In this case, in my opinion, even no indentation at all would have been preferable to the mess above. In the following example I've removed all indentation, while adding a few line breaks to put each element on its own line--something I do when writing my own code.
SELECT
c.AddressLine1,
c.FirstName,
c.LastName,
o.Subtotal,
o.ShippingCost,
CASE
WHEN o.TotalQty > 10 THEN 'big'
WHEN o.TotalQty BETWEEN 5 AND 9 THEN 'medium'
ELSE 'small'
END AS BoxSize
FROM dbo.Orders AS o
INNER JOIN dbo.Customers AS c ON
o.CustomerId = c.CustomerId
WHERE
o.OrderDate > CONVERT(DATE, GETDATE()-1)
AND c.State = 'MA'
The important thing is that you pick an style and stick with it. Don't make a mess, and don't be like a developer I recently worked with who asked me to help him debug an extremely complex query. I walked over to his desk and found that it was indented much like the code above, so the first thing I did was to reformat it so that we could tell what was actually going on. I asked the developer how he usually formats his code and his response was less than ideal: "I just write it on one line until I feel like pressing Enter. It depends on my mood that day." True story, I'm sorry to say.
My personal rules are simple: Each item in the SELECT list gets its
own line. Or more than one line, in the case of CASE expressions and
other complex expressions. Parenthesis that surround expressions sit on
their own lines, and the contents are indented, similar to code between
braces in C-style languages. And each predicate in a JOIN condition or
a WHERE clause gets its own line. A few things I don't do: I do not indent JOINs beyond the level of the FROM clause, as I feel that they are siblings in the hierarchy. I do not put the ON on the line as the first predicate, as many people do, because I feel that it applies to the entire set of predicates in the JOIN. And I don't use the commas at the start of the line method because I think it just looks bad.
This style was developed in order to minimize horizontal
scrolling, at the expense of some additional vertical scrolling.

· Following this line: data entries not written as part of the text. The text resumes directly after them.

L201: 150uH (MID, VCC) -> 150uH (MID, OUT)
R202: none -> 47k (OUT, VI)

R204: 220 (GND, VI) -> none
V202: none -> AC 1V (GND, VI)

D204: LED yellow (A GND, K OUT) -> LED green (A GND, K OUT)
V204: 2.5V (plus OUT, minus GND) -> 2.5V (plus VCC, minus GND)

Some people don't like it, but it works extremely well for me and
people I've worked with have become converts. But I'm not telling you (in this post at least) to use my style. I'm just telling you to pick a style, some style, any style, and stick with it religiously.

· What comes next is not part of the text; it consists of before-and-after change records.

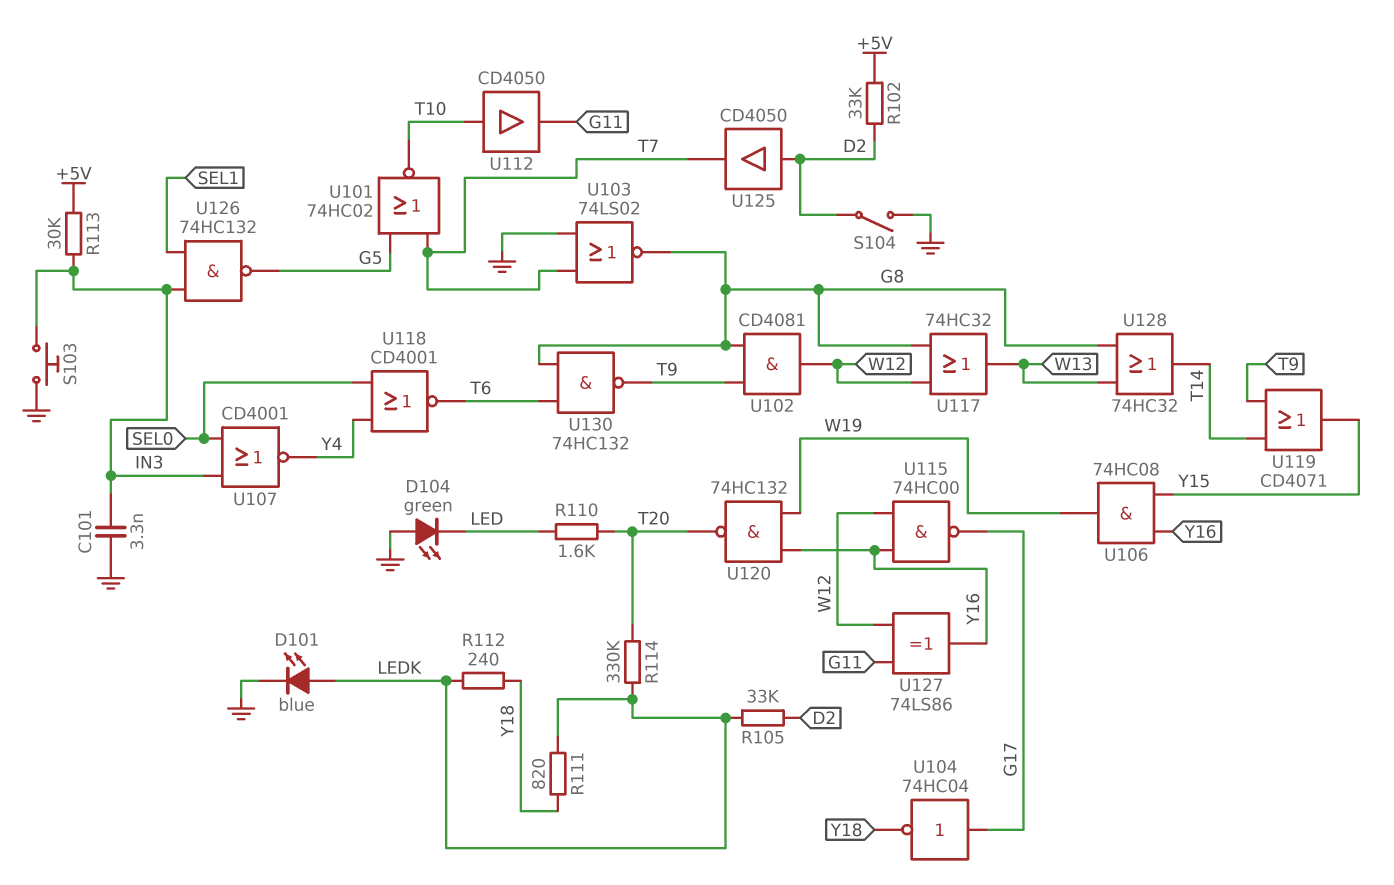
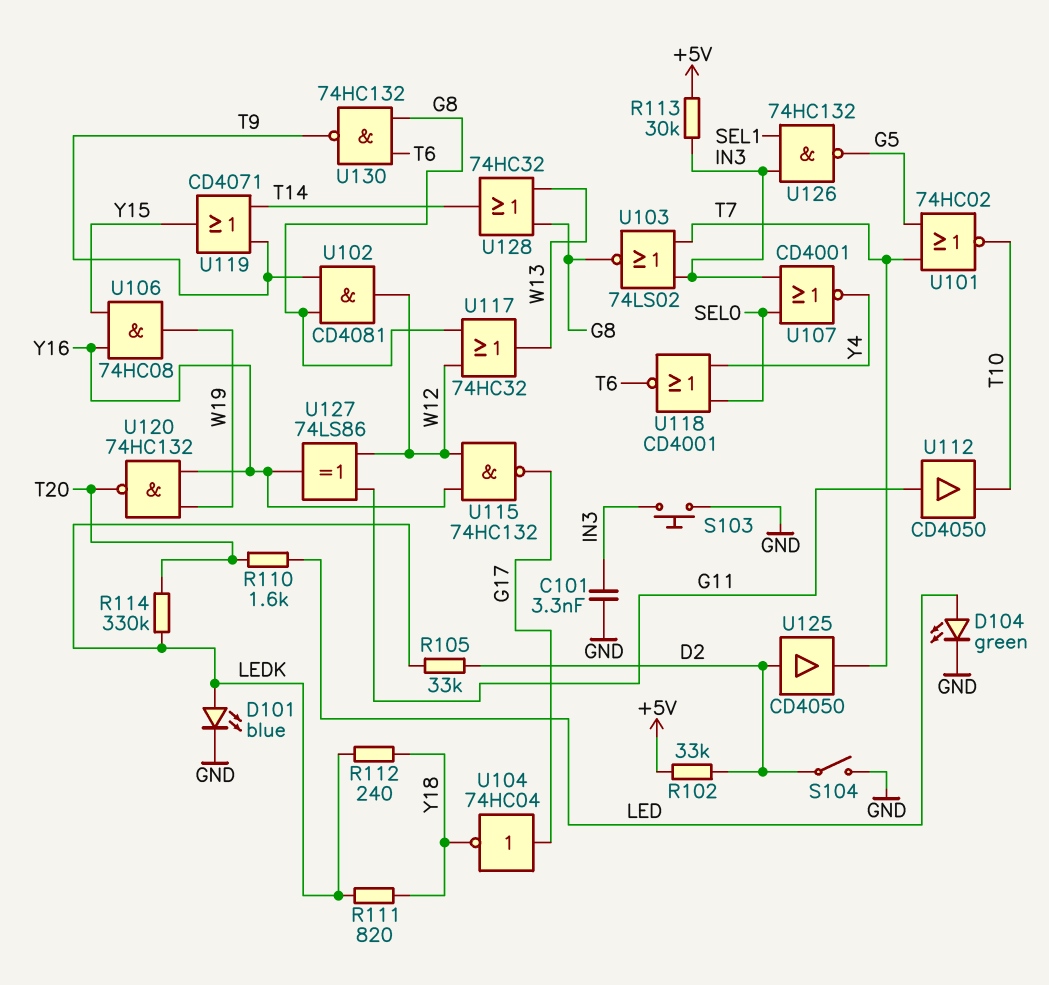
D104: LED green (A GND, K LED) -> LED green (A LED, K GND)
U103: NOR 74LS02 (in GND, in T7, out G8) -> NOR 74LS02 (in IN3, in T7, out G8)
U112: buffer CD4050 (in T10, out G11) -> buffer CD4050 (in G11, out T10)
U115: NAND 74HC00 (in W12, in Y16, out G17) -> NAND 74HC132 (in W12, in Y16, out G17)

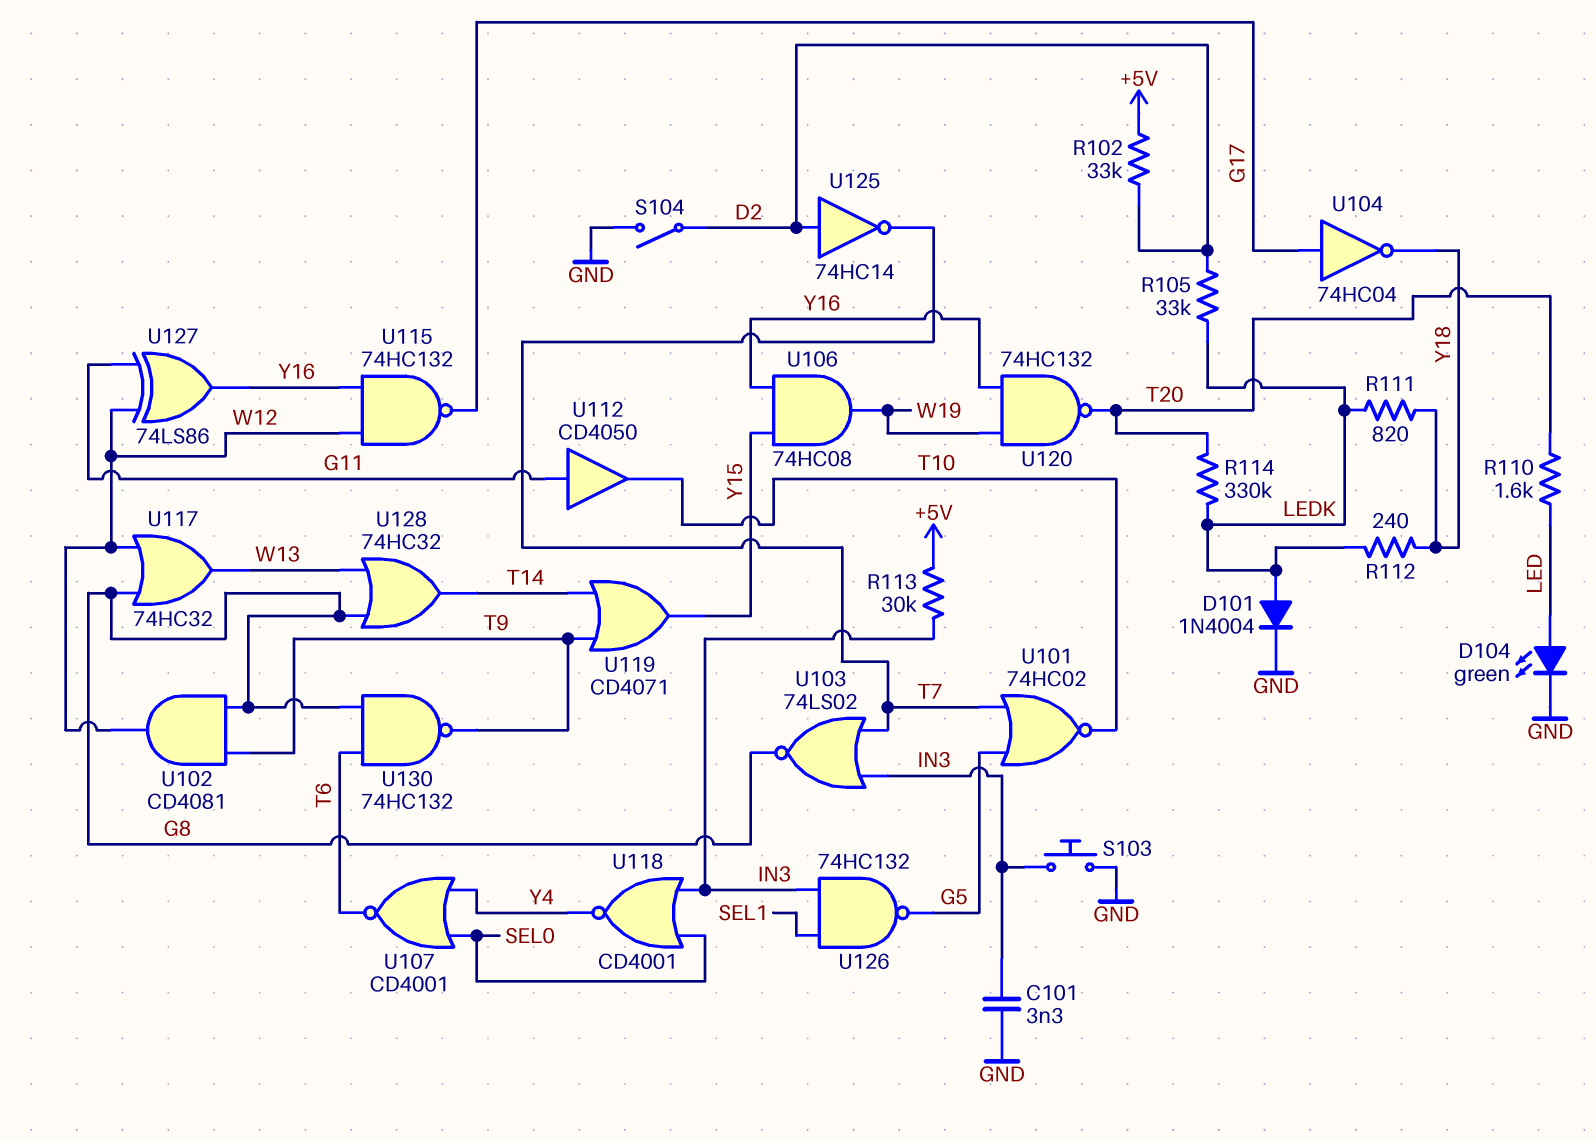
D101: LED blue (A LEDK, K GND) -> diode 1N4004 (A LEDK, K GND)
U107: NOR CD4001 (in IN3, in SEL0, out Y4) -> NOR CD4001 (in SEL0, in Y4, out T6)
U118: NOR CD4001 (in SEL0, in Y4, out T6) -> NOR CD4001 (in IN3, in SEL0, out Y4)
U125: buffer CD4050 (in D2, out T7) -> NOT 74HC14 (in D2, out T7)

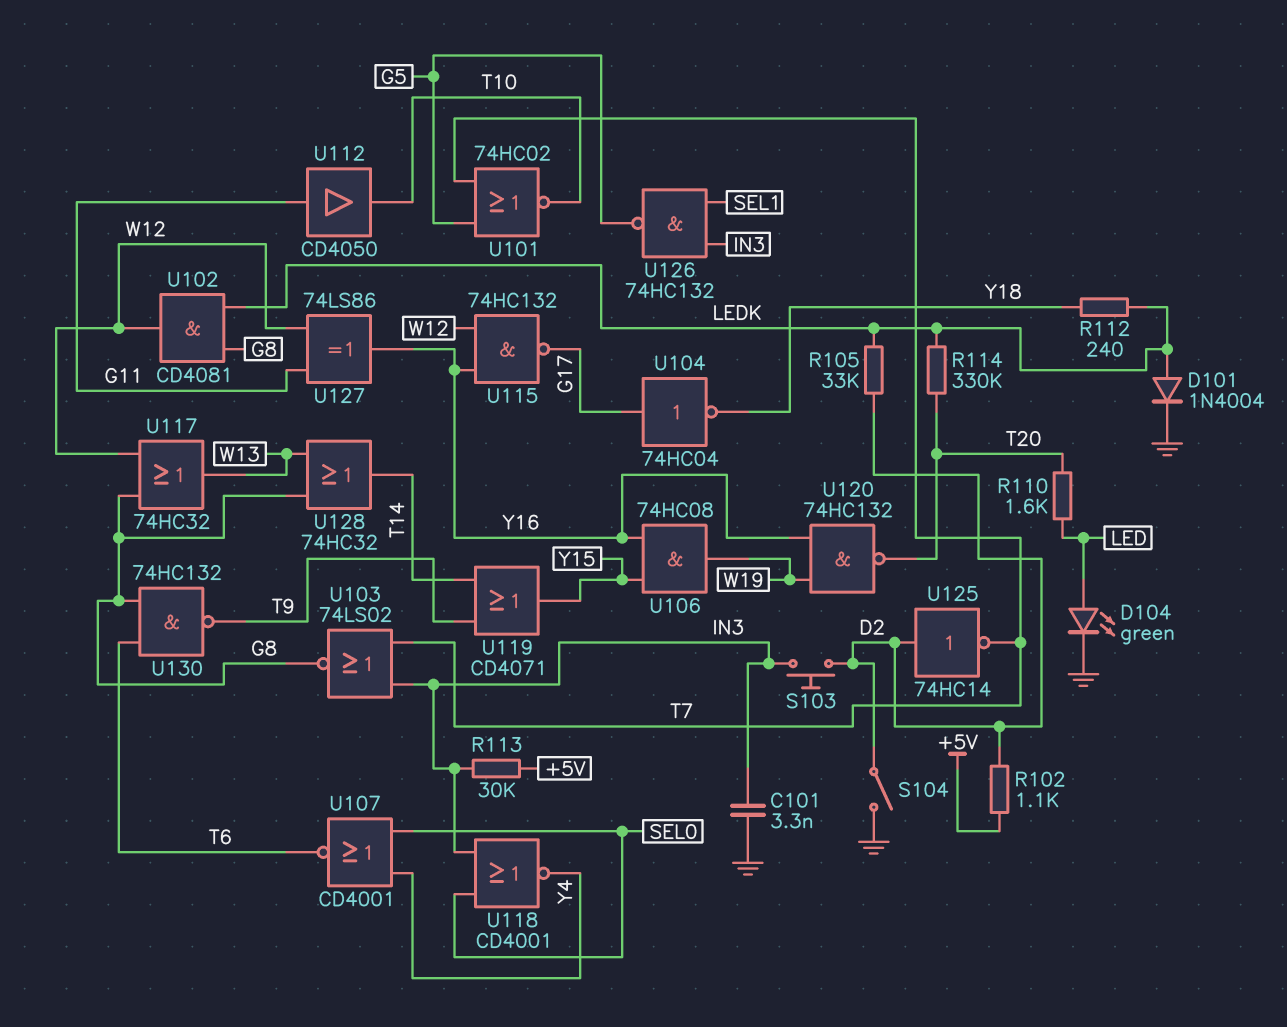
R102: 33k (+5V, D2) -> 1.1k (+5V, D2)
R111: 820 (LEDK, Y18) -> none
S103: button (GND, IN3) -> button (D2, IN3)
U102: AND CD4081 (in G8, in T9, out W12) -> AND CD4081 (in G8, in LEDK, out W12)

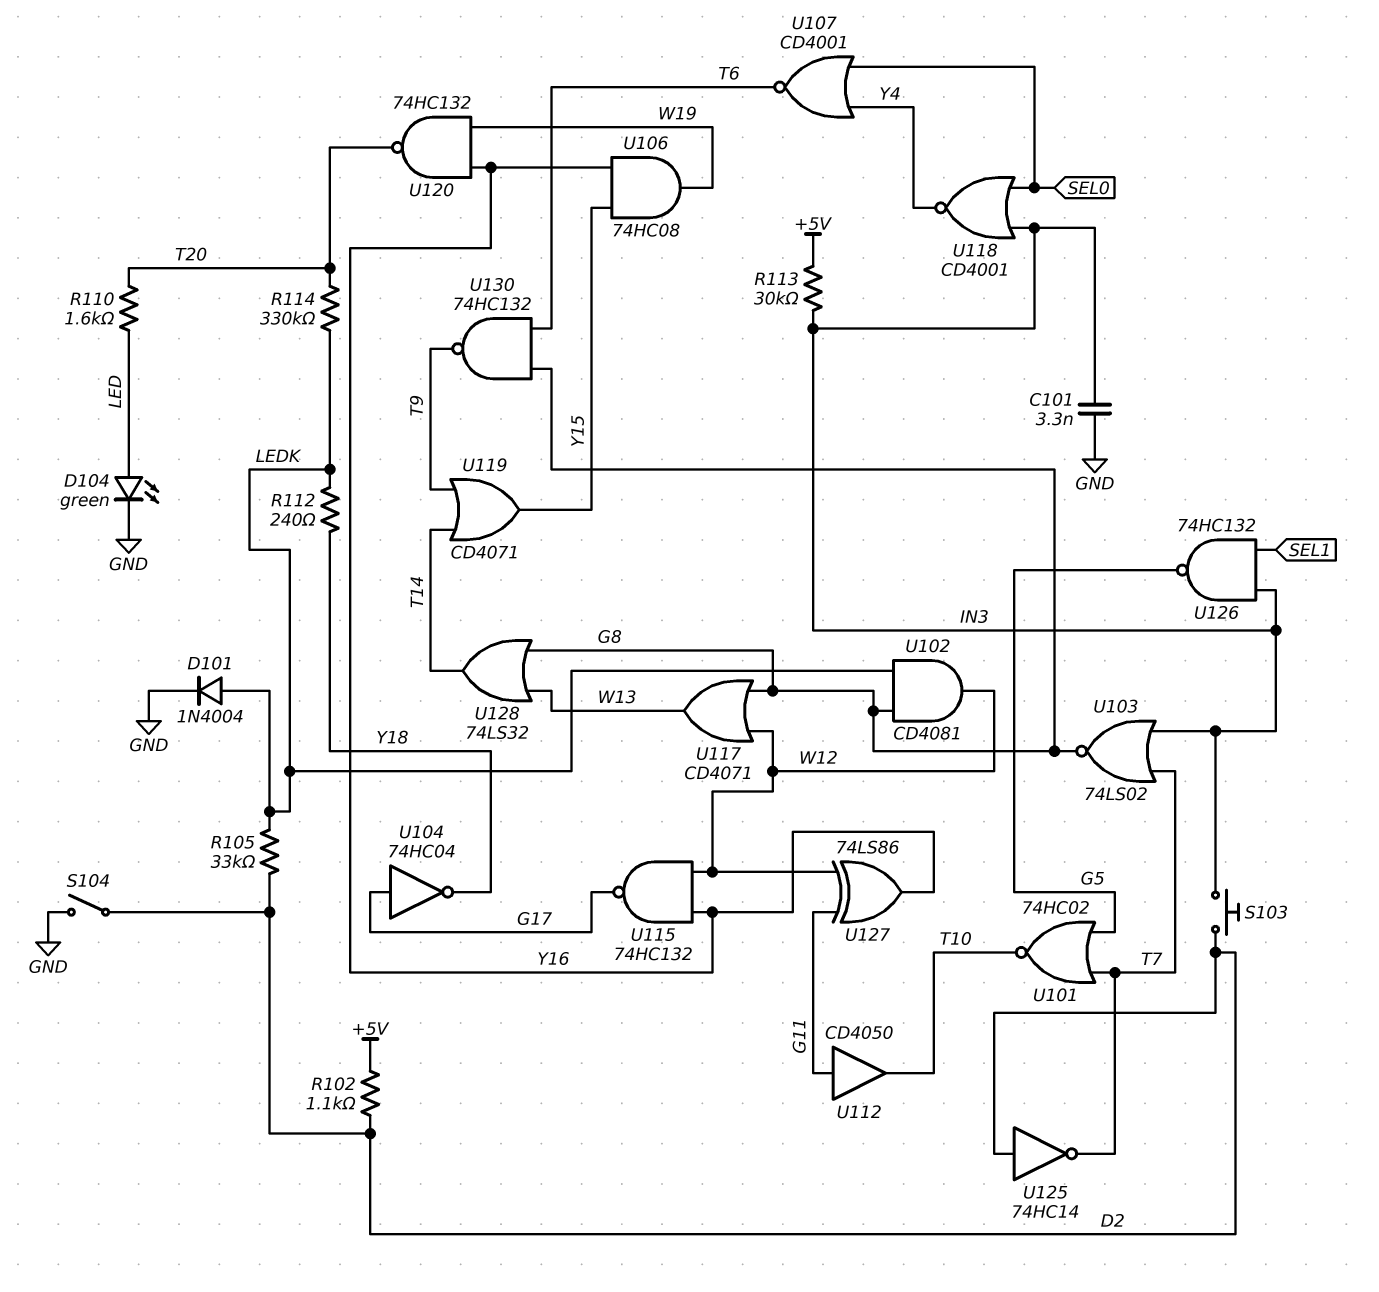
U117: OR 74HC32 (in G8, in W12, out W13) -> OR CD4071 (in G8, in W12, out W13)
U128: OR 74HC32 (in G8, in W13, out T14) -> OR 74LS32 (in G8, in W13, out T14)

Below is the same code as above reformatted once more. I think you'll agree that even if you don't like exactly how I do things, it's a lot easier to read and would be easier to maintain.
SELECT
c.AddressLine1,
c.FirstName,
c.LastName,
o.Subtotal,
o.ShippingCost,
CASE
WHEN o.TotalQty > 10 THEN 'big'
WHEN o.TotalQty BETWEEN 5 AND 9 THEN 'medium'
ELSE 'small'
END AS BoxSize
FROM dbo.Orders AS o
INNER JOIN dbo.Customers AS c ON
o.CustomerId = c.CustomerId
WHERE
o.OrderDate > CONVERT(DATE, GETDATE()-1)
AND c.State = 'MA'
Enjoy!